Die Aussage, es gäbe kein MVC ist so eigentlich nicht korrekt. Die MVC-Architektur ist recht stringent aufgebaut: Seiten- bzw. Boxmodule sind die Controller, der XSLT-Ausgabefilter ist die View und die Basisklassen der jeweiligen Anwendungen stellen das Modell dar. Die eigentliche Stärke von papaya CMS besteht gerade in der Trennung von Content (Datenbank), Programmlogik, Templatelogik (XSLT) und Layout (CSS, Schmuckgrafiken), was in den Demo-Templates recht gut illustriert ist.

Außerdem ist es doch kein Nachteil, dass papaya CMS kein ORM benutzt.
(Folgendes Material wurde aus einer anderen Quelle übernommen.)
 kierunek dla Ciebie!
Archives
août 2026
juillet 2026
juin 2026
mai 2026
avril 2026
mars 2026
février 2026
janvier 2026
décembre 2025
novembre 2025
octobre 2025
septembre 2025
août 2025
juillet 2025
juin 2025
Der Einsatz einer ORM-Architektur ist ja nicht per se ein Qualitätssiegel. Aber gut, an dieser Stelle ist papaya CMS eben nicht Buzz-Word-kompatibel ;-)

Ja, es stimmt, der strukturelle Aufbau des papaya CMS ist nicht so einfach zu verstehen. Es handelt sich nun mal um ein recht komplexes System. Ich würde es aber nicht unbedingt als unübersichtlich bezeichnen - was jetzt auch daran liegt, dass ich den Quellcode selbst recht gut kenne, wie ich zugeben muss. Es ist auch wahr, dass die MediaDB nicht gerade ein Vorbild an objektorientiertem Design darstellt, aber die MediaDB stellt auch nicht gerade eine typische papaya-Klasse dar. Die Klasse befindet sich jedoch auch seit sehr langer Zeit im Einsatz - es handelt sich um ein sehr stabiles Stück Software.
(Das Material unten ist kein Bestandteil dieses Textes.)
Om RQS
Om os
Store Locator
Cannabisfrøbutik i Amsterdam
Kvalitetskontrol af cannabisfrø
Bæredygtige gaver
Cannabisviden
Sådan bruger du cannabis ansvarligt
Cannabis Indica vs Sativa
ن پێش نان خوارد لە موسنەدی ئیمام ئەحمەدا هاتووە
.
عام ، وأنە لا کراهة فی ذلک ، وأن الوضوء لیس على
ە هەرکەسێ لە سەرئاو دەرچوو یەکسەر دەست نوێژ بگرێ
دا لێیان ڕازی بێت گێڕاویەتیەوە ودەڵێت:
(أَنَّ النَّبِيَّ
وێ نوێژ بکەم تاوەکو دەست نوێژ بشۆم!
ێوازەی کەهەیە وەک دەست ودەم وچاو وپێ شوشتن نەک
Übrigens sind die Debug-Ausgaben der einzige Bereich im papaya CMS, in dem direkt HTML ausgegeben wird. Alle anderen Ausgaben erfolgen strikt in validem XML.

Antworten
Martin Brüggemann

Hab mir gerade mal den Quellcode angeschaut und mein erster, eigentlich positiver Eindruck (basierend auf einem Blick auf das Interface und die Produktbeschreibung) hat sich schnell wieder relativiert. Leider gibts weder MVC noch ORM und der strukturelle Aufbau des CMS erschließt sich mir auch nicht.
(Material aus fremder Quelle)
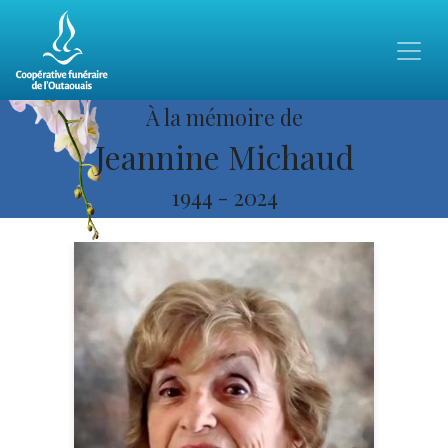
À la mémoire de
Jeannine Michaud
1944
-
2024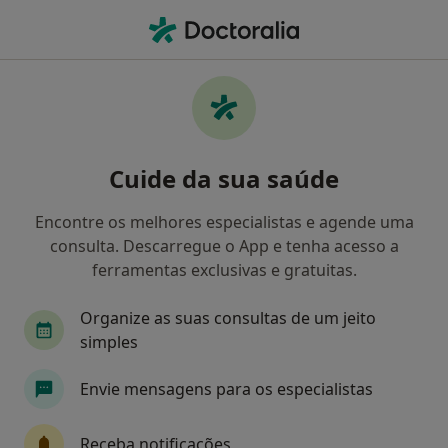
Men
Agorafobia • Évora, Évora
Filters
• 1
Mapa
Agorafobia, Évora
Cuide da sua saúde
Como classificamos os resultados
Encontre os melhores especialistas e agende uma
consulta. Descarregue o App e tenha acesso a
Qual é a especialização que procura?
ferramentas exclusivas e gratuitas.
Psicólogo
Endocrinologista
Organize as suas consultas de um jeito
simples
Envie mensagens para os especialistas
Receba notificações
Dafür ist das Ding ganz schön unübersichtlich und es gibt PHP-Klassen, wie z.B. die papaya_mediadb.php, mit 5660 Zeilen prozeduralem PHP-Code, Dateien mit massig SQL und HTML-/XML-Tags im Quellcode und ich frage mich, ob der Produktflyer nicht deutlich mehr verspricht als da wirklich unter der Haube steckt...

Sicherlich nicht das Schlechteste Open-Source-CMS, aber aufgrund wahrscheinlich historisch bedingten, Oldschool-Aufbaus kann ich es leider auch nicht abfeiern.